The internet was better when it was smaller, but maybe that's the way it is with anything.
Should we...have a flame war just for old times' sake? Kidding aside, I grew up on BBSes, so small online places is my comfort zone too.
If its any consolation, IMHO the internet has started its next seismic shift: final destruction of the world wide web's rotting corpse. There's no telling where we all end up next. Small communities could make a comeback if we really want them. Exciting times!
In theory it should be possible to say this as a shorthand to "we do not share the same values", but of course in practice these discussions get emotional really fast.
This recent one comes to mind, note how the author takes a lot of precautions around it, but still...
One of my favorite parts of the Death Stranding (before my overtaxed attention span led to me abandoning it for another game) was that "Likes" were the actual currency in the world
> People who don’t like tech corporations are good targets for this too; they should build their movements through communicating by cuneiform tablet on clay harvested from local mudbanks;
Funny, considering how much she complained about tech (in particular, shuttles) after selling her house to a Googler in the mission.
Congrats for demonstrating her point (which was that commenters often claim that anyone who ever benefitted from tech in any way must not criticize tech).
My grief was, of course, more meta - I’m merely criticizing her criticizing people who criticized her - so don’t criticize me about it.

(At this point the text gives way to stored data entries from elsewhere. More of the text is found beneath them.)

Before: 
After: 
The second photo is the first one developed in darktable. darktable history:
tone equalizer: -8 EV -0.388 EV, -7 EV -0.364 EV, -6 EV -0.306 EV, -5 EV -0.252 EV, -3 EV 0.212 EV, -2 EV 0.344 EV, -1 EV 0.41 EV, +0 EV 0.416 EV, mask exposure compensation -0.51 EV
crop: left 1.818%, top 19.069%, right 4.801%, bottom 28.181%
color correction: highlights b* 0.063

My real beef was about how things went down. She sold her apartment, checked into the brutal reality of bay area housing in 2012, and then wrote a bunch about how terrible it all was because prices went up and rentals were hyper competitive.
To be fair, it was all terrible, but it was hard to have sympathy for a former homeowner selling in a booming market.
N. Remember that you can (almost) always accuse anyone of sealioning, and if they try to respond in any way, this will prove that they are sealioning. This is infinitely more worthwhile than simply not responding any more (which is of course all you want them to do), and you'll feel great [0].
N+1. Be sure to let people know that you are blocking them, before blocking them. It's not enough of a deterrent to know that one can be blocked, so it is very important that you ensure people know that they are being blocked. Depending on the social media in question, it can be important to get these steps in the correct order.
[0] for example, this entire snarky comment can be accused of sealioning, and even that level of meta-sealioning won't provide the author with any escape. It's like a rhetorical klein bottle: you will never know what is and what isn't covered by the definition, and any attempt to discuss that is covered by the definition.
For N it works just as well when you accuse anybody of "hostility" or "aggression." The words themselves mean nothing but you pre-emptively frame anything they respond with as something negative.
"To crush your enemies, to see them driven before you, and to watch their posts get heavily downvoted."